ASPRV1 Mutant Skin Shows Expansion of Filaggrin Immunolocalization ASPRV1 is localized to the cytoplasm and nuclei of cells within the stratum granulosum in age-matched control skin and affected tissue from subject 292-2. In contrast to the tightly focused filaggrin (FLG) immunolocalization noted in control tissue, affected tissue shows strong signal within a thickened granular layer of the epidermis and weak expression in the upper layers of stratum spinosum.
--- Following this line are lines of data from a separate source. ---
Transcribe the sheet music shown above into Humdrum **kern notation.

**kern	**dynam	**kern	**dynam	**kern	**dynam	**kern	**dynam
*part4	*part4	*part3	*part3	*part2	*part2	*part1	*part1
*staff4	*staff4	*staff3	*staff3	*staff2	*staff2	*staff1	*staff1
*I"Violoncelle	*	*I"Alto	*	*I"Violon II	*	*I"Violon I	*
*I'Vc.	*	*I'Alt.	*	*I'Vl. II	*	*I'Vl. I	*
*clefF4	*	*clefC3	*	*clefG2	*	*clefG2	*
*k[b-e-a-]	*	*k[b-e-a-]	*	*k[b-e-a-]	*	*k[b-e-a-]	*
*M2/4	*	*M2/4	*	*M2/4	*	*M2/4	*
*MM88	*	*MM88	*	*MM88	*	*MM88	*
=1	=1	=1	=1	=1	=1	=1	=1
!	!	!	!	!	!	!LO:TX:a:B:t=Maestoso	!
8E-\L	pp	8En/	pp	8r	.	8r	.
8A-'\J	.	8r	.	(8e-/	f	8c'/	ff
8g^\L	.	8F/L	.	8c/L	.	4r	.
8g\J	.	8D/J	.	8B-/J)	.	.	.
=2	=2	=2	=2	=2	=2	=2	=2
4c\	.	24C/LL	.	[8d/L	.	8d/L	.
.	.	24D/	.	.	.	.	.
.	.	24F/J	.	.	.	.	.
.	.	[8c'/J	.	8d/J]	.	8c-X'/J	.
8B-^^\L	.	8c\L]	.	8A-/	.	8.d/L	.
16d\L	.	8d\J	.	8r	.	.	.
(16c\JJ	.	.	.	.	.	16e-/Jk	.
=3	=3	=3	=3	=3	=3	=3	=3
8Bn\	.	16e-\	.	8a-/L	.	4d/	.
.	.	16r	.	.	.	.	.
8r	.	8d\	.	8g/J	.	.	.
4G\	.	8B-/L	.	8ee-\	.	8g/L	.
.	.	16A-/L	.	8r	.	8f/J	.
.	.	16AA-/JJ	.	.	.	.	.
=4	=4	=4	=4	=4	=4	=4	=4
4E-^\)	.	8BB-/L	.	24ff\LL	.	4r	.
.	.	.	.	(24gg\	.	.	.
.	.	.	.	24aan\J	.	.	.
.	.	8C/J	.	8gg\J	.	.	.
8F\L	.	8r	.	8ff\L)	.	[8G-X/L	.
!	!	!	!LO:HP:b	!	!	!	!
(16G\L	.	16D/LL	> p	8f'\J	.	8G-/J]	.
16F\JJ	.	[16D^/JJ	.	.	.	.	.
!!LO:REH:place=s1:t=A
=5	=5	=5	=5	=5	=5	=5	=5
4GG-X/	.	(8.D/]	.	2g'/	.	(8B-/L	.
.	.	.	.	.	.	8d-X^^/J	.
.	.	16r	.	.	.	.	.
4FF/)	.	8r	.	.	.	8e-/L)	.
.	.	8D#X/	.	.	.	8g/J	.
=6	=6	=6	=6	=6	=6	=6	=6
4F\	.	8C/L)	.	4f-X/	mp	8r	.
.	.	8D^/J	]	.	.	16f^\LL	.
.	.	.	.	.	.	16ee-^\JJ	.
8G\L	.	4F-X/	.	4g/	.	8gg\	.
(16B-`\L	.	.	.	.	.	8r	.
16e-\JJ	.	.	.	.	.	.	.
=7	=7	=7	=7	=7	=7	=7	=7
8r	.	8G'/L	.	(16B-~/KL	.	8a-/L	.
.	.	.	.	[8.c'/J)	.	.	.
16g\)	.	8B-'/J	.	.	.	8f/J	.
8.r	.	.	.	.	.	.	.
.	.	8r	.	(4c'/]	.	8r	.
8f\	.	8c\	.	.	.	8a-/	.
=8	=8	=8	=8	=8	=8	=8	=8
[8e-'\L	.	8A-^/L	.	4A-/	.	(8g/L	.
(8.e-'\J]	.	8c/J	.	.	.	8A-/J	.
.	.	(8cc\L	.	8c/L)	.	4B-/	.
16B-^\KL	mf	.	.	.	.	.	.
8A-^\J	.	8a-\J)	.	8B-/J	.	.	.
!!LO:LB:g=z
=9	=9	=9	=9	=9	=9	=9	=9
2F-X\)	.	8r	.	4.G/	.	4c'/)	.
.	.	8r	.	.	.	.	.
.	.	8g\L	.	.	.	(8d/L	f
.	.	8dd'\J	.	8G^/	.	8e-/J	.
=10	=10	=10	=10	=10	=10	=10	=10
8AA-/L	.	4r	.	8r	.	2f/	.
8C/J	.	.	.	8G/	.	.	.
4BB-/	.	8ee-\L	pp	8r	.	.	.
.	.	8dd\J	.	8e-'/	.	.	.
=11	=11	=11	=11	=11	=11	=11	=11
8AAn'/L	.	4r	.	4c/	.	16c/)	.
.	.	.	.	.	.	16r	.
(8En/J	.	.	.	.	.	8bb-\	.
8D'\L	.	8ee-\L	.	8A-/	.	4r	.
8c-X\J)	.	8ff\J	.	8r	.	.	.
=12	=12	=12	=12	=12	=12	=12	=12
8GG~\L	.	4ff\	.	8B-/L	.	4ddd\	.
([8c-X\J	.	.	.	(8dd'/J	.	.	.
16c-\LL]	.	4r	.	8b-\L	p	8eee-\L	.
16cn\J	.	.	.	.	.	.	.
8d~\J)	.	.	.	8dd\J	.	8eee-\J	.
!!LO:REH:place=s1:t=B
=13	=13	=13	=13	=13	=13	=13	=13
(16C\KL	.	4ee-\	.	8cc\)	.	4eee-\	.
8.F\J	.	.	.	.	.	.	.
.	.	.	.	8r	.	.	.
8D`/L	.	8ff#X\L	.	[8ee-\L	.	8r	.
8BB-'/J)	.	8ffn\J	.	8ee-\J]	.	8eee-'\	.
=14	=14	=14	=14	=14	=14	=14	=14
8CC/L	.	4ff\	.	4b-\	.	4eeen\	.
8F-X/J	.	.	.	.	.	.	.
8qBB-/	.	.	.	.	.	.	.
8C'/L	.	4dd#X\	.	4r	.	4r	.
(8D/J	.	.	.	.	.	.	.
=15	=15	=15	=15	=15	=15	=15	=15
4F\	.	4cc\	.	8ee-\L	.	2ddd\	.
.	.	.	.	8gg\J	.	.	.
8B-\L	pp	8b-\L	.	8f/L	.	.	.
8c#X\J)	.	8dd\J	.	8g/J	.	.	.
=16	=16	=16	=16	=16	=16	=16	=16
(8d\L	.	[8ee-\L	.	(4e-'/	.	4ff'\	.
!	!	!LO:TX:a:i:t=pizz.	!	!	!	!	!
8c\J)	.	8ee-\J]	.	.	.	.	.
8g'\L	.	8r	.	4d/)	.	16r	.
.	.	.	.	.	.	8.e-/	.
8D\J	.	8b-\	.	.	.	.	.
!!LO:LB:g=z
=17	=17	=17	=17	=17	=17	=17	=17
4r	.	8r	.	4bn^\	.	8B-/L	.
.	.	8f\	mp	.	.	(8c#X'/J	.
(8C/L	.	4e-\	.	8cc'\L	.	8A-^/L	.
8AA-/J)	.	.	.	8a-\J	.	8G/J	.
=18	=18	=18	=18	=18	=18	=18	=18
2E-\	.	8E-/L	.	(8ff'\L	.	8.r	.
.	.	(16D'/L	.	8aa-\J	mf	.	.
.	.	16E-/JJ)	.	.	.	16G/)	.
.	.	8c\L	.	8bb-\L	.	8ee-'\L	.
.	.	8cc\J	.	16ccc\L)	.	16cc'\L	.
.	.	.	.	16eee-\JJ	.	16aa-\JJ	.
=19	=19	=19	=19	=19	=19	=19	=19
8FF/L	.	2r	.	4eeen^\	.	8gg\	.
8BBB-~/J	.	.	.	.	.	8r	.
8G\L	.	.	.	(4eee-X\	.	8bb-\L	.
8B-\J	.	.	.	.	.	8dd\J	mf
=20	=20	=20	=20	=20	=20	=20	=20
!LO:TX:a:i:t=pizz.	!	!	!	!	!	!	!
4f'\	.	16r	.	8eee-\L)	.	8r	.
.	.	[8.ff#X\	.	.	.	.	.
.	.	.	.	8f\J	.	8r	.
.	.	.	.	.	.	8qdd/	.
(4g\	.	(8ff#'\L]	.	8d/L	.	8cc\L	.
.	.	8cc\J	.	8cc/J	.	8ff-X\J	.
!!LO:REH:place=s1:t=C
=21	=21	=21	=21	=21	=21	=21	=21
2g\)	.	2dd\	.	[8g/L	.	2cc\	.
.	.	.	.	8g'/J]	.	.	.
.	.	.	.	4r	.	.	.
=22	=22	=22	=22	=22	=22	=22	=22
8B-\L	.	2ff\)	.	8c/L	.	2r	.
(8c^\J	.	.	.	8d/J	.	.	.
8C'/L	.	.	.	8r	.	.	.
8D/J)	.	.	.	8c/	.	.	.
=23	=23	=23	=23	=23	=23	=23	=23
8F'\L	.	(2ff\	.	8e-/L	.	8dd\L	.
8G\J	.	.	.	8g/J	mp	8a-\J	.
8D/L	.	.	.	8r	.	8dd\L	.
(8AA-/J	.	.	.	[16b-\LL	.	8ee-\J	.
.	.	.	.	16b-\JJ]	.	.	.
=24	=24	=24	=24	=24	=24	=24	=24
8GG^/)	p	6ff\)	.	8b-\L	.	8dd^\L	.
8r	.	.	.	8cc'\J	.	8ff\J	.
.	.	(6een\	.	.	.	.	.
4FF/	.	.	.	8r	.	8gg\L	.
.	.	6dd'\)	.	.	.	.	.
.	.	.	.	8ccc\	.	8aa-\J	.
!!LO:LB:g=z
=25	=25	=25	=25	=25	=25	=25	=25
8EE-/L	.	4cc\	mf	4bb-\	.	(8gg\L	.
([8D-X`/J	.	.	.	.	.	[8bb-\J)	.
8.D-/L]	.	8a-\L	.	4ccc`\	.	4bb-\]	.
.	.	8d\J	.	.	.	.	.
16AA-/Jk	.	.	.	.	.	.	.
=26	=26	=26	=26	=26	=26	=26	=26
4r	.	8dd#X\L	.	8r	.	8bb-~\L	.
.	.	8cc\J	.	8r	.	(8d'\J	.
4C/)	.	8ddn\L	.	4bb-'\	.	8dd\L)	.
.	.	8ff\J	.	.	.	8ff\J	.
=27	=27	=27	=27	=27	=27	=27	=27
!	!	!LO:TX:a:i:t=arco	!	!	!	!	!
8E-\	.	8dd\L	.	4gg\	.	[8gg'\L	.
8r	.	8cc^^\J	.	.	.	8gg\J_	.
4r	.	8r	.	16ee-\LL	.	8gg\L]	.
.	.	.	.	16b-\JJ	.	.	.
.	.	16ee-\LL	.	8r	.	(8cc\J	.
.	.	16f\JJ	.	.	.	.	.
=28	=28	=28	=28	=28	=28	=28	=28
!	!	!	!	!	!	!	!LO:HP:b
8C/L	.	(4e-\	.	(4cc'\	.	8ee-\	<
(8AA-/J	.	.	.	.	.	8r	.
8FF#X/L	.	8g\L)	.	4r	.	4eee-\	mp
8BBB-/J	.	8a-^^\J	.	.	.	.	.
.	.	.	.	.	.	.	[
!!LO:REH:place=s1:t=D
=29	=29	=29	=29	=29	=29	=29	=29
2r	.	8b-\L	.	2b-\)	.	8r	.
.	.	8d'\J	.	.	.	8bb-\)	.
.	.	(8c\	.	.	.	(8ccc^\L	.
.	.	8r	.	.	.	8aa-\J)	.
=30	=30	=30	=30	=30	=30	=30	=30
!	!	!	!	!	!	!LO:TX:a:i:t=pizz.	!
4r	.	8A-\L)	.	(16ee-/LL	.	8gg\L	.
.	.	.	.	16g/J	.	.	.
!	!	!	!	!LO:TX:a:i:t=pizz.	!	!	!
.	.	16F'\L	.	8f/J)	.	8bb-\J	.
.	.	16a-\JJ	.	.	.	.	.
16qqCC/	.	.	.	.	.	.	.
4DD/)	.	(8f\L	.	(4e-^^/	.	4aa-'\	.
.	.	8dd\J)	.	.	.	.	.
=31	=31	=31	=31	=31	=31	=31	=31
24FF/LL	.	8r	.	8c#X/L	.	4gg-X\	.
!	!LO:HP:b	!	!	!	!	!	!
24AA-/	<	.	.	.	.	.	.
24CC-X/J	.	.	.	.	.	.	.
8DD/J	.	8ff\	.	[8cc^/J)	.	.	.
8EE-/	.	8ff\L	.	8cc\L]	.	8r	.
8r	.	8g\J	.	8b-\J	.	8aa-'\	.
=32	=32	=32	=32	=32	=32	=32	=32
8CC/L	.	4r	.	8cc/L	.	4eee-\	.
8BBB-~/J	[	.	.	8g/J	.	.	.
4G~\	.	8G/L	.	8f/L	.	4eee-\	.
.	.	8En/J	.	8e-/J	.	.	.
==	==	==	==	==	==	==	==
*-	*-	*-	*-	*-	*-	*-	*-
Immunolocalization of keratin 14 (KRT14, a basal keratinocyte marker) is restricted to the basal layer and keratin 10 (KRT10, a suprabasal keratinocyte marker) is found in suprabasal layers in control and affected tissue. Scale bars are 50 μm. Primary antibodies (red staining) are rabbit anti-ASPRV1 (Sigma HPA034809, 1:200), rabbit anti-FLG (BioLegend 905801, 1:200), mouse anti-KRT14 (Santa Cruz sc-53252, 1:200), and guinea pig anti-KRT10 (Origene AP09544SU-N, 1:300). Nuclei are stained with DAPI (blue staining).